Church Of St Cohan is a Grade II listed building in the Cornwall local planning authority area, England. First listed on 30 May 1967. Church.
Church Of St Cohan
- WRENN ID
- hidden-cornice-gold
- Grade
- II
- Local Planning Authority
- Cornwall
- Country
- England
- Date first listed
- 30 May 1967
- Type
- Church
- Source
- Historic England listing
Description
The Church of St Cohan is a ruined church that likely dates from the 13th, 14th, and 15th centuries. It is constructed from slatestone with granite dressings and features a nave, chancel, west tower, south aisle, and south porch. The north wall has a 3-light flat-headed window with a hoodmould, probably from the 15th century, alongside a small window with its frame fallen to the right. The east wall displays a 15th-century window with three identical trefoil-headed lights in the chancel gable and a similar one in the aisle gable. The south wall features a 2-light cusped window; the porch has a nearly round-headed doorway that may be from the 17th century, and an inner pointed doorway that likely dates from the 13th to 14th centuries but was moved when the aisle was built.

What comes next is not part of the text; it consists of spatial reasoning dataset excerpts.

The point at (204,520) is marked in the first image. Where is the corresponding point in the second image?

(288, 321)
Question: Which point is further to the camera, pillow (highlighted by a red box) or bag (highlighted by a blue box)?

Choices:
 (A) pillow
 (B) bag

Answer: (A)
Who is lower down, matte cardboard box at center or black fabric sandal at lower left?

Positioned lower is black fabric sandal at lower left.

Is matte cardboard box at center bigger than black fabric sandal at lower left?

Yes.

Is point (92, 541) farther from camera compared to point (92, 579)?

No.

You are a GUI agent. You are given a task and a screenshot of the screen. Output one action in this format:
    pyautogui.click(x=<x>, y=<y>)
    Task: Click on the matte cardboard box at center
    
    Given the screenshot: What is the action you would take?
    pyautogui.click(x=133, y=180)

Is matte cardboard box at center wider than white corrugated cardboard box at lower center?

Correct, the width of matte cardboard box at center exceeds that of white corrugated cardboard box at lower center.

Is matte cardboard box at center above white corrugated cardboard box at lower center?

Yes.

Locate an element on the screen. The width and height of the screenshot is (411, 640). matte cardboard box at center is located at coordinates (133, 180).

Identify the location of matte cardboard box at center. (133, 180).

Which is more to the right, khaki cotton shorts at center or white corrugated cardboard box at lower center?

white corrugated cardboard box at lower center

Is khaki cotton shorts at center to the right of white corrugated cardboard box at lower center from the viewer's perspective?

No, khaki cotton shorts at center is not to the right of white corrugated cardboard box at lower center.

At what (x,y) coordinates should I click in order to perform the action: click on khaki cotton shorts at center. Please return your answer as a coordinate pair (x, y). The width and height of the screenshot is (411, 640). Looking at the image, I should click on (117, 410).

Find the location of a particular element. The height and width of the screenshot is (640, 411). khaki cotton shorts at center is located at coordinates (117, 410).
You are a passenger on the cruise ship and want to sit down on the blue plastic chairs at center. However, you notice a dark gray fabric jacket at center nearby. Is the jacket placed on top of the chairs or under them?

To the right of the porch are two 15th-century 3-light cusped windows, while the fourth window is a 19th-century cusped 2-light wooden window, with a pointed door to the far right. The slender tower, possibly from the 14th century, has two stages with diagonal corner buttresses and a pointed west doorway, above which is a glazed 2-light window set in an earlier arched opening. The standard A type arcade has collapsed, but the west respond retains part of its 4-centred arch. There is a piscina in the east respond facing the altar position and a niche to the left of the altar position. Some red paint on the inner south wall plaster may date from the early 19th century, while early 16th-century murals on the splays were confirmed in the early 1970s. Pevsner reported in 1970 that the church was neglected. In 1951, the aisle roof was described as an ovolo-moulded waggon roof with a carved east bay, while other roofs were noted as post-medieval in the statutory list description. The church is now roofless and substantially overgrown. A 12th-century font, a figure of Saint Antony, and a 17th-century pulpit have been moved to Tresillian Church. In the churchyard, there is a cross with a wheel head that has four crudely pierced holes to separate the arms, and the shaft is decorated with small irregular holes, similar to those found at Roche, along with two stud-like bumps, comparable to those at Mylor. According to Pevsner, the churchyard is now so overgrown that the cross could not be found, but it probably still exists.